Flagstaff Unified School District has scored a major grant to boost science education and eventually build a state-of-the art space flight simulator expected to draw thousands of school children from around northern Arizona.
The $500,000 grant allows FUSD to send students on field trips to the Challenger Space Center in Peoria, which also features a space shuttle simulator and education hub; train teachers to deliver a comparable program locally; and let students practice “E-missions” online at school.
Although it doesn’t fully fund the construction of the “Challenger Space Center North,” it does build momentum for FUSD to form partnerships with other local educational and science agencies to erect Flagstaff’s version of the simulator. The monies are awarded by the Arizona State Board of Education by way of the nonprofit Science Foundation Arizona.
Challenger Space Center North will house a simulator that will let students specifically in grades 5 through 8 experience a “mission” to the moon, Mars, or a comet. It will also provide other hands-on “STEM” — science, technology, engineering and math — lessons for students in grades K-12 and professional development for teachers, and be open to students from surrounding districts such as Williams and Page and schools on the Navajo and Hopi reservations.
Darcy Renfro, executive director of Science Foundation Arizona-STEM, said $2.5 million in competitive grants were awarded to six schools or districts around the state for innovative math or science-centered programming. Flagstaff’s award was one of the biggest. The organization received 28 applications.

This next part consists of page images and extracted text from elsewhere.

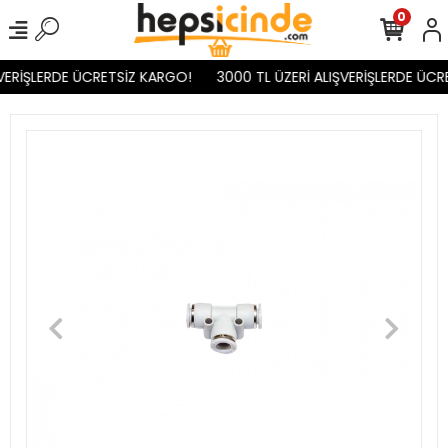
0
VERİŞLERDE ÜCRETSİZ KARGO!
3000 TL ÜZERİ ALIŞVERİŞLERDE ÜCR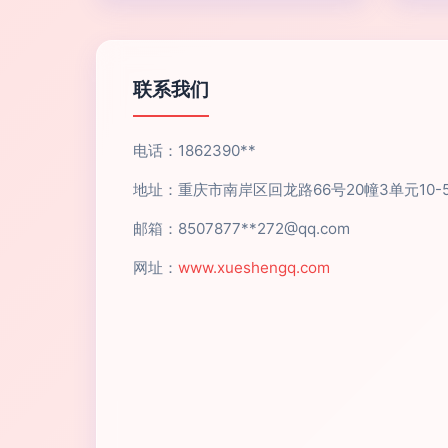
联系我们
电话：1862390**
地址：重庆市南岸区回龙路66号20幢3单元10-
邮箱：8507877**
272@qq.com
网址：
www.xueshengq.com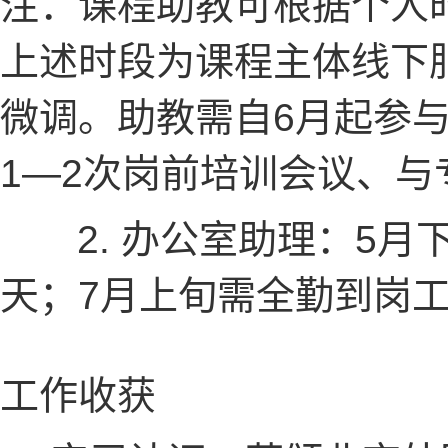
注：课程助教可根据个人
上述时段为课程主体线下
微调。助教需自6月起参
1—2次岗前培训会议、与
2. 办公室助理：5月下
天；7月上旬需全勤到岗
工作收获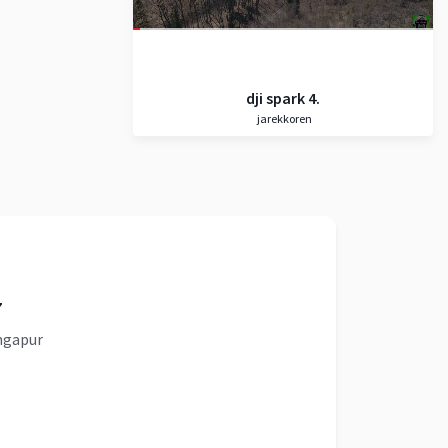
dji spark 4.
jarekkoren
7
ingapur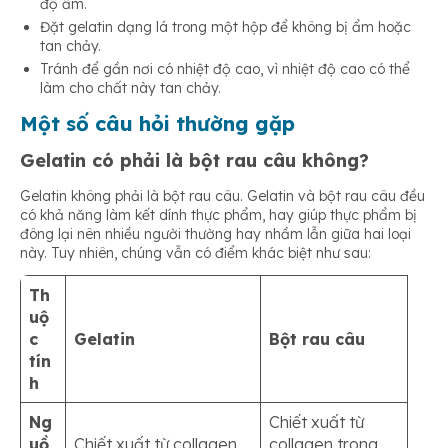
độ ẩm.
Đặt gelatin dạng lá trong một hộp để không bị ẩm hoặc
tan chảy.
Tránh để gần nơi có nhiệt độ cao, vì nhiệt độ cao có thể
làm cho chất này tan chảy.
Một số câu hỏi thường gặp
Gelatin có phải là bột rau câu không?
Gelatin không phải là bột rau câu. Gelatin và bột rau câu đều
có khả năng làm kết dính thực phẩm, hay giúp thực phẩm bị
đông lại nên nhiều người thường hay nhầm lẫn giữa hai loại
này. Tuy nhiên, chúng vẫn có điểm khác biệt như sau:
Th
uộ
c
Gelatin
Bột rau câu
tín
h
Ng
Chiết xuất từ
uồ
Chiết xuất từ collagen
collagen trong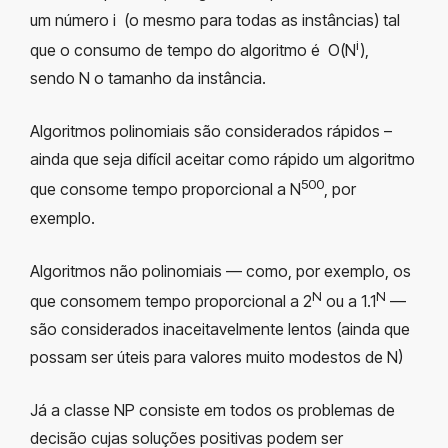
um número i (o mesmo para todas as instâncias) tal
i
que o consumo de tempo do algoritmo é Ο(N
),
sendo N o tamanho da instância.
Algoritmos polinomiais são considerados rápidos –
ainda que seja difícil aceitar como rápido um algoritmo
500
que consome tempo proporcional a N
, por
exemplo.
Algoritmos não polinomiais — como, por exemplo, os
N
N
que consomem tempo proporcional a 2
ou a 1.1
—
são considerados inaceitavelmente lentos (ainda que
possam ser úteis para valores muito modestos de N)
Já a classe NP consiste em todos os problemas de
decisão cujas soluções positivas podem ser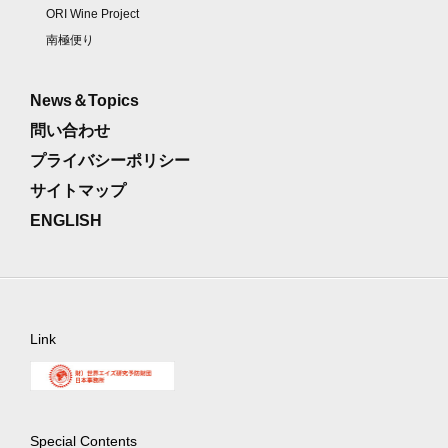
ORI Wine Project
南極便り
News＆Topics
問い合わせ
プライバシーポリシー
サイトマップ
ENGLISH
Link
Special Contents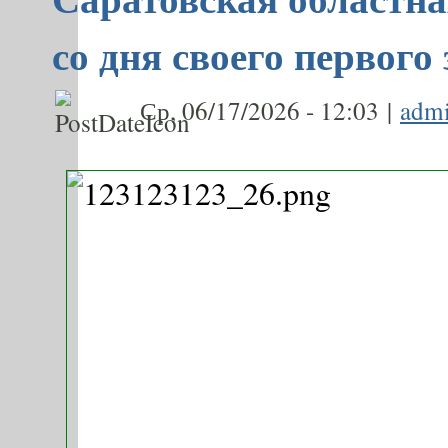
со дня своего первого
Ср, 06/17/2026 - 12:03 |
adm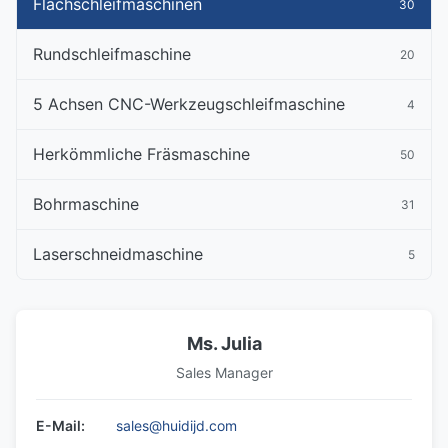
Flachschleifmaschinen
30
Rundschleifmaschine
20
5 Achsen CNC-Werkzeugschleifmaschine
4
Herkömmliche Fräsmaschine
50
Bohrmaschine
31
Laserschneidmaschine
5
Ms. Julia
Sales Manager
E-Mail:
sales@huidijd.com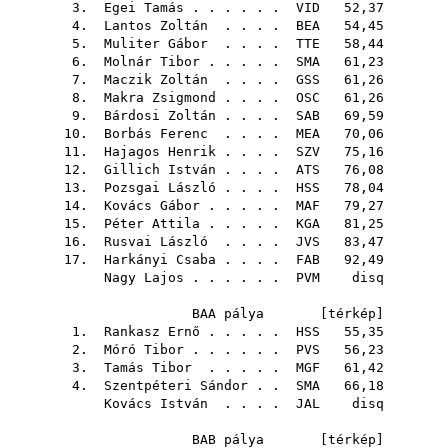
3.
Egei Tamás
. . . . . .
VID
52,37
4.
Lantos Zoltán
. . . .
BEA
54,45
5.
Muliter Gábor
. . . .
TTE
58,44
6.
Molnár Tibor
. . . . .
SMA
61,23
7.
Maczik Zoltán
. . . .
GSS
61,26
8.
Makra Zsigmond
. . . .
OSC
61,26
9.
Bárdosi Zoltán
. . . .
SAB
69,59
10.
Borbás Ferenc
. . . .
MEA
70,06
11.
Hajagos Henrik
. . . .
SZV
75,16
12.
Gillich István
. . . .
ATS
76,08
13.
Pozsgai László
. . . .
HSS
78,04
14.
Kovács Gábor
. . . . .
MAF
79,27
15.
Péter Attila
. . . . .
KGA
81,25
16.
Rusvai László
. . . .
JVS
83,47
17.
Harkányi Csaba
. . . .
FAB
92,49
Nagy Lajos
. . . . . .
PVM
disq
BAA pálya [
térkép
]
1.
Rankasz Ernő
. . . . .
HSS
55,35
2.
Móró Tibor
. . . . . .
PVS
56,23
3.
Tamás Tibor
. . . . .
MGF
61,42
4.
Szentpéteri Sándor
. .
SMA
66,18
Kovács István
. . . .
JAL
disq
BAB pálya [
térkép
]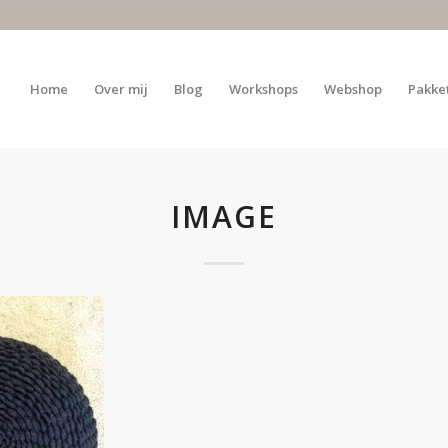
Home
Over mij
Blog
Workshops
Webshop
Pakke
IMAGE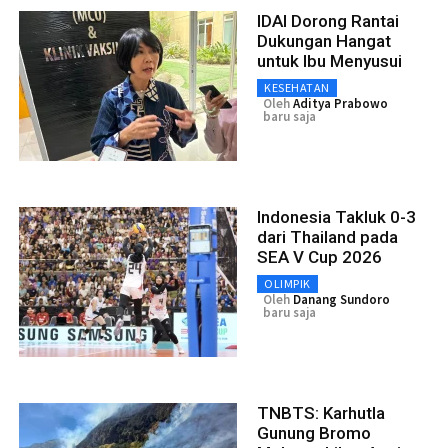
IDAI Dorong Rantai
Dukungan Hangat
untuk Ibu Menyusui
KESEHATAN
Oleh
Aditya Prabowo
baru saja
Indonesia Takluk 0-3
dari Thailand pada
SEA V Cup 2026
OLIMPIK
Oleh
Danang Sundoro
baru saja
TNBTS: Karhutla
Gunung Bromo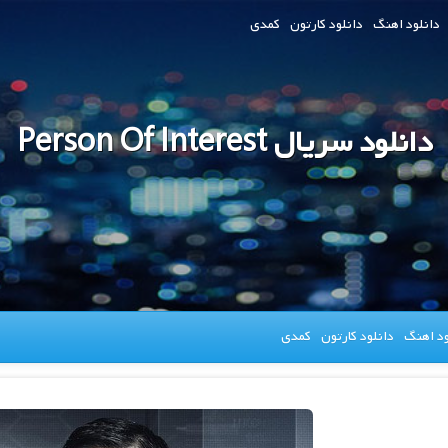
دانلود اهنگ
دانلود کارتون
کمدی
دانلود سریال Person Of Interest
ود اهنگ
دانلود کارتون
کمدی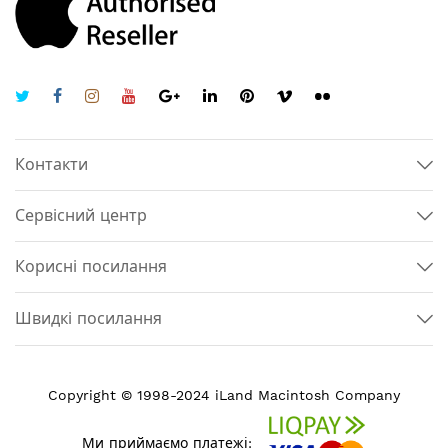
Контакти
Сервісний центр
Корисні посилання
Швидкі посилання
Copyright © 1998-2024 iLand Macintosh Company
Ми приймаємо платежі: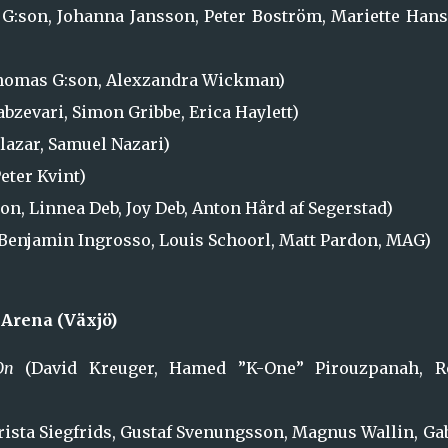
:son, Johanna Jansson, Peter Boström, Mariette Hans
omas G:son, Alexzandra Wickman)
bzevari, Simon Gribbe, Erica Haylett)
lazar, Samuel Nazari)
Peter Kvint)
on, Linnea Deb, Joy Deb, Anton Hård af Segerstad)
Benjamin Ingrosso, Louis Schoorl, Matt Pardon, MAG)
 Arena (Växjö)
On
(David Kreuger, Hamed ”K-One” Pirouzpanah, R
ista Siegfrids, Gustaf Svenungsson, Magnus Wallin, Ga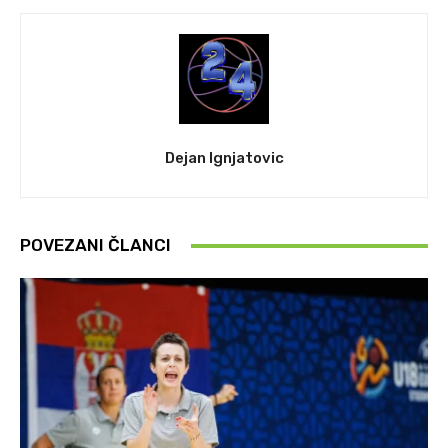
Dejan Ignjatovic
POVEZANI ČLANCI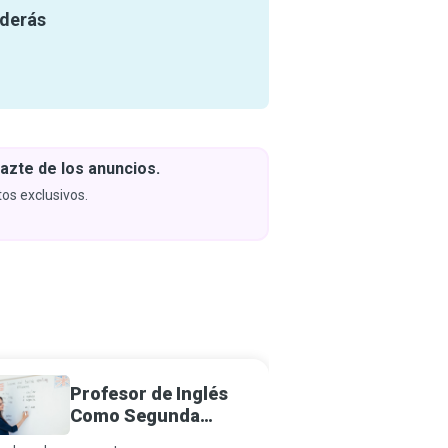
nderás
azte de los anuncios.
Descar
y apren
os exclusivos.
Próximam
Profesor de Inglés
Intérp
Como Segunda
de Señ
Lengua (Els)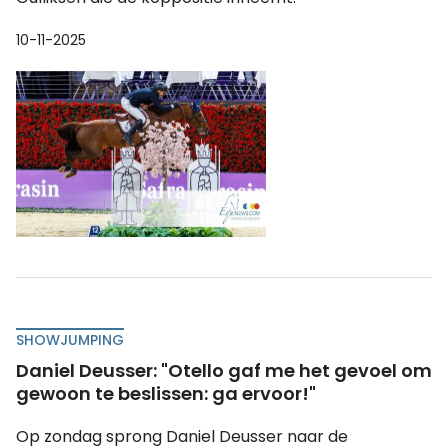
10-11-2025
SHOWJUMPING
Daniel Deusser: "Otello gaf me het gevoel om
gewoon te beslissen: ga ervoor!"
Op zondag sprong Daniel Deusser naar de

FUSD Superintendent Kevin Brown said science allows Arizona to expand on its traditional “Five Cs” of commerce: cattle, citrus, climate, copper and cotton. “Now, we have Challenger, a sixth C, to help with that,” he said.
Local auto dealer Lavelle McCoy, who is active with Science Foundation Arizona and the Governor’s P-20 educational task force, strongly supports the learning hub. “My passion and my mantra has been to see that our education here in Arizona is world-class,” he said. “Education is a journey, not a destination. I think we all understand that concept, that principle, but it has to start somewhere.”
And so it will start here, he said, with help from established experts at Lowell Observatory, the U.S. Geological Survey, Northern Arizona University and Coconino Community College, and the K-12 education community. “We are so rich that we can’t help but succeed if we will take that step and try and go forward,” McCoy said.
Local architect Ryan Smith and builder Tim Kinney teamed to draw up a proposed housing for the simulator in the former pool house at Mount Elden Middle School. However, Brown said the learning center might instead be built on the grounds of Lowell Observatory, where officials have expressed interest in partnering with the schools on the project.